# Exit Button for Harmony Remote



## Tony_T (Nov 2, 2017)

I can't seem to find the Exit Button mapping for the Harmony Remote.
"Zoom" is close, but while the TiVo Remote Exit Button will exit out of an App, Zoom will not.
Is it under a different name in the Harmony App used to set-up their remote?


----------



## gilbreen (Sep 5, 2007)

I use the 'Clear' option in the listings in the Harmony app for Exit on my Harmony One remote. Hopefully that does what you are looking for.


----------



## Tony_T (Nov 2, 2017)

Thanks. I got Zoom to work and exit out of Apps. (I probably didn't have it pointed directly at the Bolt before)


----------



## scottfll954 (Jul 31, 2012)

I changed the exit button... to BACK.. if you have Hyda you use the back button alot


----------



## Tony_T (Nov 2, 2017)

Yep, I did the same, and I relocated the clear that was there to the stop button.


----------



## eldonjon72 (Dec 6, 2006)

Delete your Tivo device from Harmony & readd it by Tivo model number - zoom will then work like the Tivo zoom button does.

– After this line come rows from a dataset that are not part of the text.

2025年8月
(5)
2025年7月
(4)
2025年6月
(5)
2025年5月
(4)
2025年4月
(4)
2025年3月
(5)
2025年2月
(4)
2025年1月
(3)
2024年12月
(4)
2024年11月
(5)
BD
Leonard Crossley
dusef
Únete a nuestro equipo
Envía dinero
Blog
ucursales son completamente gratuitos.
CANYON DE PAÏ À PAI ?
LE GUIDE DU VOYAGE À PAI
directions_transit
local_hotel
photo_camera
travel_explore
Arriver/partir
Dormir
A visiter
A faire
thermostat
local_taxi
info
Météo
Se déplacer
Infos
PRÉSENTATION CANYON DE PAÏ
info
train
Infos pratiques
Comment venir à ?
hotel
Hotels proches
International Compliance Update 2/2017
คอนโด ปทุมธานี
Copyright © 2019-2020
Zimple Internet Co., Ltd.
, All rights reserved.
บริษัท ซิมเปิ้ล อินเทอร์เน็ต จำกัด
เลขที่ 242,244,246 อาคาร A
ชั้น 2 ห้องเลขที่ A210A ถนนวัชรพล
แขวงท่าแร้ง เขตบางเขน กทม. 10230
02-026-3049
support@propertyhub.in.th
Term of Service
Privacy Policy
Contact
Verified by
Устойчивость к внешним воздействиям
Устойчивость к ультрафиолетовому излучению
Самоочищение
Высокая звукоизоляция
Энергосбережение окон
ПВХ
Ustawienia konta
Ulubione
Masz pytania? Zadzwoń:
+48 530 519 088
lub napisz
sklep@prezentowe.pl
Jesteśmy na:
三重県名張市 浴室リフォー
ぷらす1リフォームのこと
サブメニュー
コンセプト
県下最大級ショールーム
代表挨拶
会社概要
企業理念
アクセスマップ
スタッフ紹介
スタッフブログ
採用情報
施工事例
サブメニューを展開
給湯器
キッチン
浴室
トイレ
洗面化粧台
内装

Apparently Tivo changed the command.


----------



## Tony_T (Nov 2, 2017)

I have Exit set up as a screen option on the Harmony.
I mapped "Back" to the exit key on the remote.
The _new_ TiVo VOX remotes have renamed "Zoom" to "Exit" (I found this out by looking at non-Vox remotes (google images). In the MyHarmony set-up "Zoom" was what I was looking for for "Exit"


----------